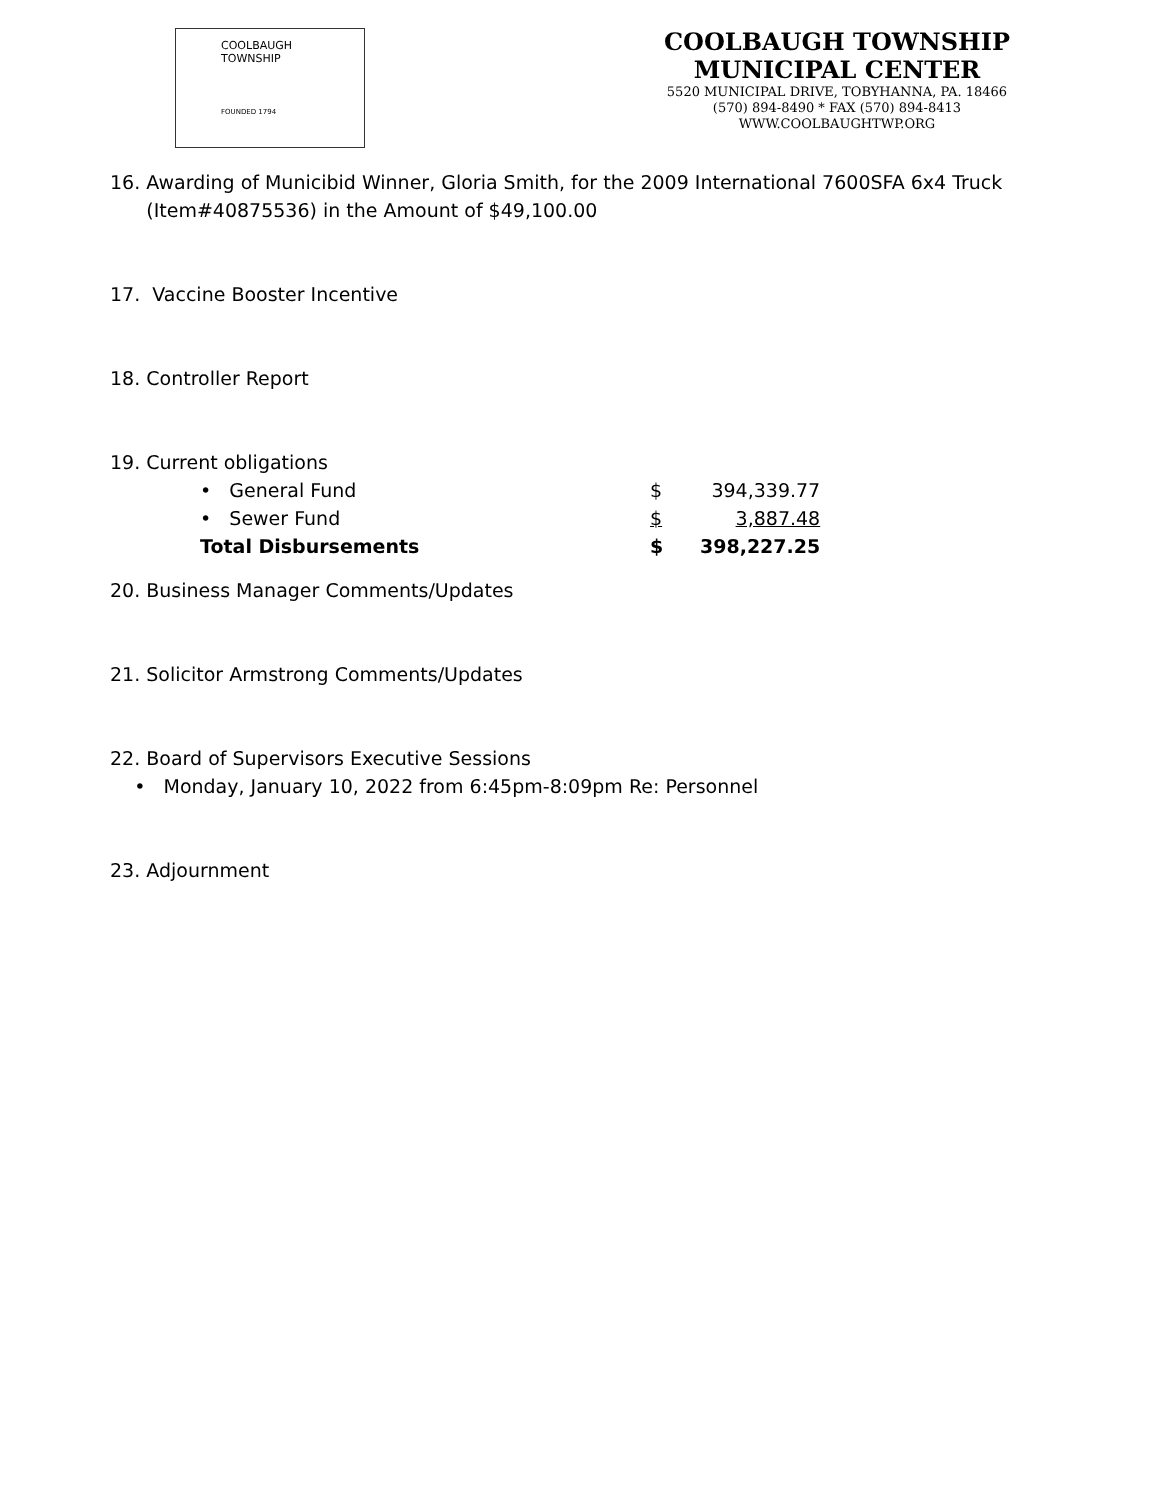COOLBAUGH
TOWNSHIP
FOUNDED 1794
COOLBAUGH TOWNSHIP
MUNICIPAL CENTER
5520 MUNICIPAL DRIVE, TOBYHANNA, PA. 18466
(570) 894-8490 * FAX (570) 894-8413
WWW.COOLBAUGHTWP.ORG
16. Awarding of Municibid Winner, Gloria Smith, for the 2009 International 7600SFA 6x4 Truck
(Item#40875536) in the Amount of $49,100.00
17. Vaccine Booster Incentive
18. Controller Report
19. Current obligations
| • General Fund | $ | 394,339.77 |
| • Sewer Fund | $ | 3,887.48 |
| Total Disbursements | $ | 398,227.25 |
20. Business Manager Comments/Updates
21. Solicitor Armstrong Comments/Updates
22. Board of Supervisors Executive Sessions
• Monday, January 10, 2022 from 6:45pm-8:09pm Re: Personnel
23. Adjournment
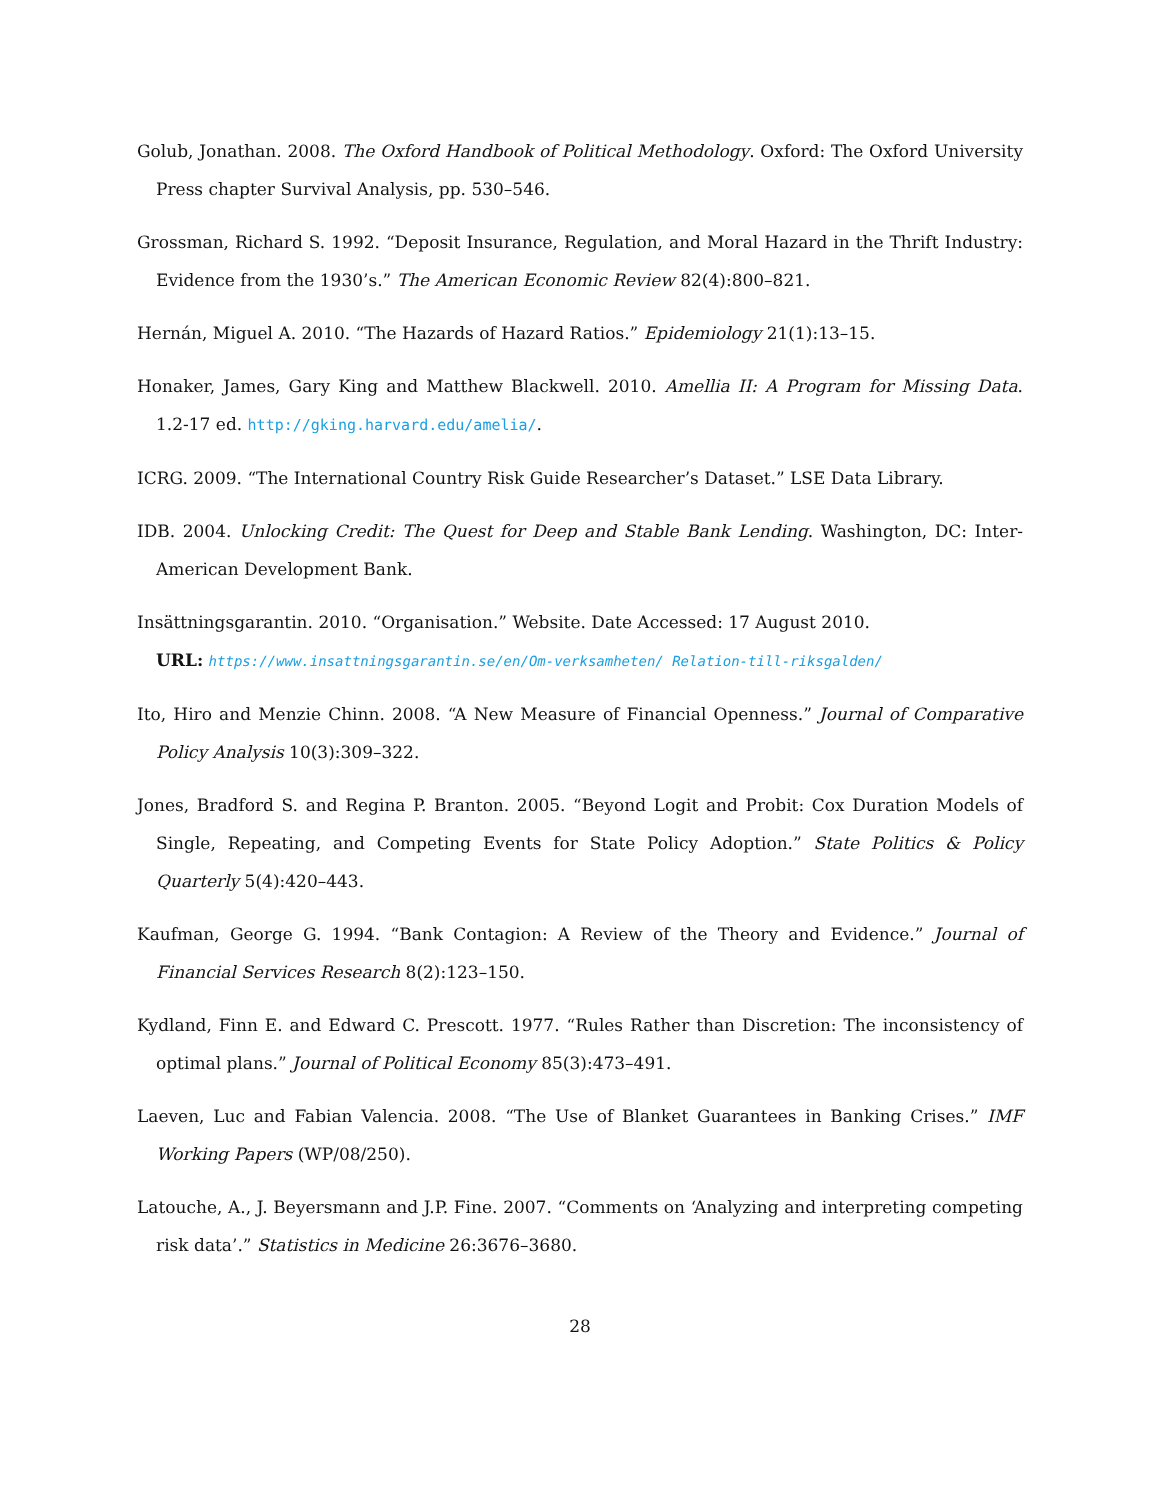Golub, Jonathan. 2008. The Oxford Handbook of Political Methodology. Oxford: The Oxford University Press chapter Survival Analysis, pp. 530–546.
Grossman, Richard S. 1992. “Deposit Insurance, Regulation, and Moral Hazard in the Thrift Industry: Evidence from the 1930’s.” The American Economic Review 82(4):800–821.
Hernán, Miguel A. 2010. “The Hazards of Hazard Ratios.” Epidemiology 21(1):13–15.
Honaker, James, Gary King and Matthew Blackwell. 2010. Amellia II: A Program for Missing Data. 1.2-17 ed. http://gking.harvard.edu/amelia/.
ICRG. 2009. “The International Country Risk Guide Researcher’s Dataset.” LSE Data Library.
IDB. 2004. Unlocking Credit: The Quest for Deep and Stable Bank Lending. Washington, DC: Inter-American Development Bank.
Insättningsgarantin. 2010. “Organisation.” Website. Date Accessed: 17 August 2010.
URL: https://www.insattningsgarantin.se/en/Om-verksamheten/ Relation-till-riksgalden/
Ito, Hiro and Menzie Chinn. 2008. “A New Measure of Financial Openness.” Journal of Comparative Policy Analysis 10(3):309–322.
Jones, Bradford S. and Regina P. Branton. 2005. “Beyond Logit and Probit: Cox Duration Models of Single, Repeating, and Competing Events for State Policy Adoption.” State Politics & Policy Quarterly 5(4):420–443.
Kaufman, George G. 1994. “Bank Contagion: A Review of the Theory and Evidence.” Journal of Financial Services Research 8(2):123–150.
Kydland, Finn E. and Edward C. Prescott. 1977. “Rules Rather than Discretion: The inconsistency of optimal plans.” Journal of Political Economy 85(3):473–491.
Laeven, Luc and Fabian Valencia. 2008. “The Use of Blanket Guarantees in Banking Crises.” IMF Working Papers (WP/08/250).
Latouche, A., J. Beyersmann and J.P. Fine. 2007. “Comments on ‘Analyzing and interpreting competing risk data’.” Statistics in Medicine 26:3676–3680.
28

▶ Your objective:
An exact copy of every entry, without pictures, should be your output.

▶ Exercise solution:
COOLBAUGH
TOWNSHIP
FOUNDED 1794
COOLBAUGH TOWNSHIP
MUNICIPAL CENTER
5520 MUNICIPAL DRIVE, TOBYHANNA, PA. 18466
(570) 894-8490 * FAX (570) 894-8413
WWW.COOLBAUGHTWP.ORG
16. Awarding of Municibid Winner, Gloria Smith, for the 2009 International 7600SFA 6x4 Truck
(Item#40875536) in the Amount of $49,100.00
17. Vaccine Booster Incentive
18. Controller Report
19. Current obligations
| • General Fund | $ | 394,339.77 |
| • Sewer Fund | $ | 3,887.48 |
| Total Disbursements | $ | 398,227.25 |
20. Business Manager Comments/Updates
21. Solicitor Armstrong Comments/Updates
22. Board of Supervisors Executive Sessions
• Monday, January 10, 2022 from 6:45pm-8:09pm Re: Personnel
23. Adjournment
Golub, Jonathan. 2008. The Oxford Handbook of Political Methodology. Oxford: The Oxford University Press chapter Survival Analysis, pp. 530–546.
Grossman, Richard S. 1992. “Deposit Insurance, Regulation, and Moral Hazard in the Thrift Industry: Evidence from the 1930’s.” The American Economic Review 82(4):800–821.
Hernán, Miguel A. 2010. “The Hazards of Hazard Ratios.” Epidemiology 21(1):13–15.
Honaker, James, Gary King and Matthew Blackwell. 2010. Amellia II: A Program for Missing Data. 1.2-17 ed. http://gking.harvard.edu/amelia/.
ICRG. 2009. “The International Country Risk Guide Researcher’s Dataset.” LSE Data Library.
IDB. 2004. Unlocking Credit: The Quest for Deep and Stable Bank Lending. Washington, DC: Inter-American Development Bank.
Insättningsgarantin. 2010. “Organisation.” Website. Date Accessed: 17 August 2010.
URL: https://www.insattningsgarantin.se/en/Om-verksamheten/ Relation-till-riksgalden/
Ito, Hiro and Menzie Chinn. 2008. “A New Measure of Financial Openness.” Journal of Comparative Policy Analysis 10(3):309–322.
Jones, Bradford S. and Regina P. Branton. 2005. “Beyond Logit and Probit: Cox Duration Models of Single, Repeating, and Competing Events for State Policy Adoption.” State Politics & Policy Quarterly 5(4):420–443.
Kaufman, George G. 1994. “Bank Contagion: A Review of the Theory and Evidence.” Journal of Financial Services Research 8(2):123–150.
Kydland, Finn E. and Edward C. Prescott. 1977. “Rules Rather than Discretion: The inconsistency of optimal plans.” Journal of Political Economy 85(3):473–491.
Laeven, Luc and Fabian Valencia. 2008. “The Use of Blanket Guarantees in Banking Crises.” IMF Working Papers (WP/08/250).
Latouche, A., J. Beyersmann and J.P. Fine. 2007. “Comments on ‘Analyzing and interpreting competing risk data’.” Statistics in Medicine 26:3676–3680.
28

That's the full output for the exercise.